Lawmakers have agreed on a $700 billion plan, called the Emergency Economic Stabilization Act of 2008, to revive the credit markets and restore the flow of credit to the U.S. economy. The legislation will, among other provisions, give the Treasury Department the ability to purchase up to $700 billion in mortgage-backed securities and other troubled assets from banks and financial firms, though some of this spending authority will be subject to Congressional approval.
This rescue package has both supporters and detractors. Its proponents claim that you, as a taxpayer, will ultimately reap rewards when the Treasury eventually sells the currently distressed assets for a profit. However, while no one can say for sure when, or if, this will happen, it does seem likely that the bailout could have some real benefits for you as an investor.

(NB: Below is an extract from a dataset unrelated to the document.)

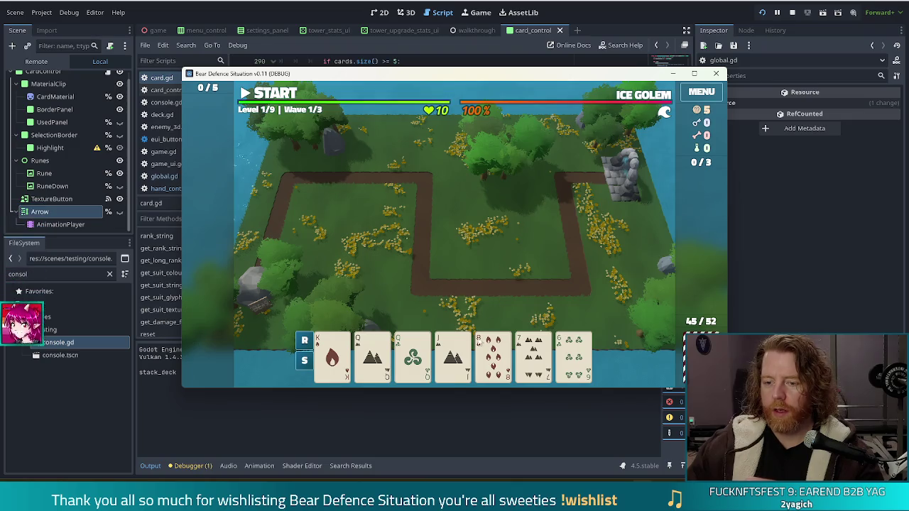
left_click(479, 339)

Why? Because one of the most important goals of the bailout is to help “unclog” the credit markets and put more cash back into our financial system. The subprime mortgage crisis has sucked an enormous amount of liquidity from our markets; without this liquidity, banks have become unwilling, or unable, to extend credit to consumers and businesses. When businesses can’t get credit, they can’t expand their operations — and that makes it hard for them to make a profit.
As an investor, of course, you are looking for profitable companies in which to invest. So, to the extent that an infusion of liquidity may help the fortunes of many businesses, you now may face a brighter investment horizon.

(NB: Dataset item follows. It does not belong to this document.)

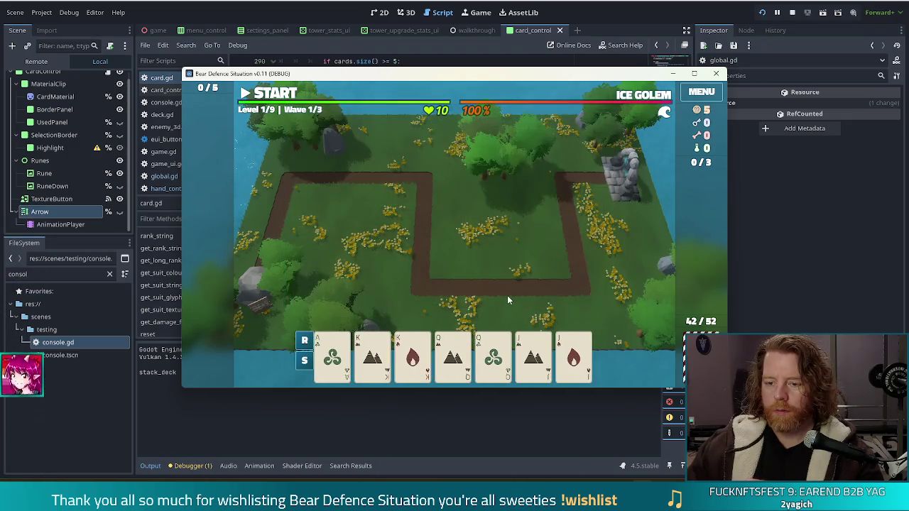
left_click(331, 363)
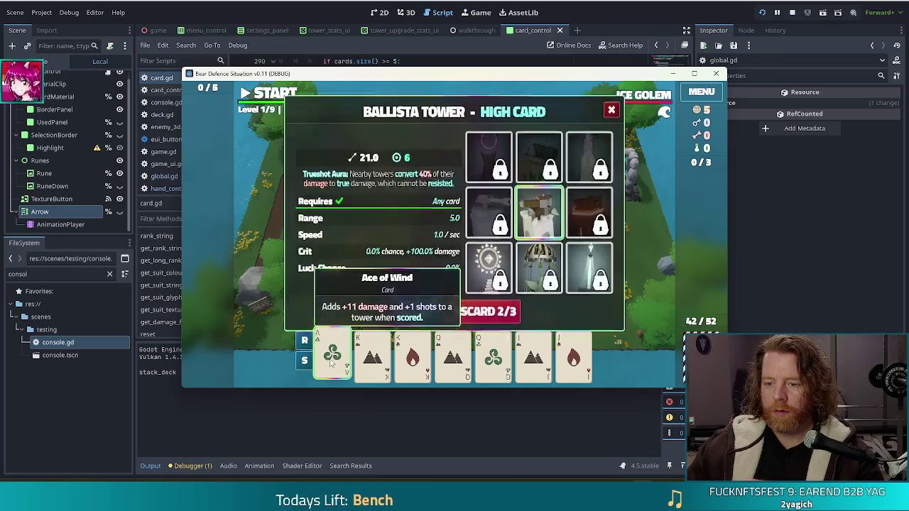
left_click(496, 301)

Furthermore, the bailout may calm the financial markets — and calmer financial markets are more conducive to long-term investing. As an investor, you may find it hard to stick to your strategy when you see the stock market show giant gains one day, followed by huge losses the next.
Nonetheless, as you look ahead, don’t be surprised if some volatility continues, although it will hopefully be less extreme than what we’ve seen.
Fortunately, you can take effective action against market fluctuations, whatever their size, by diversifying your investments. Talk to your financial advisor about how to diversify your portfolio in a way that’s appropriate for your risk tolerance and time horizon. Be aware, however, that diversification, by itself, cannot guarantee a profit or protect against a loss.
Also, keep looking for quality investments. During market downturns, even quality stocks can lose value. But these same stocks often recover quickly when the market turns around. Look for good, solid companies whose products are competitive and whose management has enunciated a strategy for future growth.
Here’s the bottom line: The government’s rescue plan may well help investors. But by following proven strategies, such as diversifying your holdings and investing for quality, you can build a portfolio that can navigate even the choppiest financial waters — without having to bail yourself out.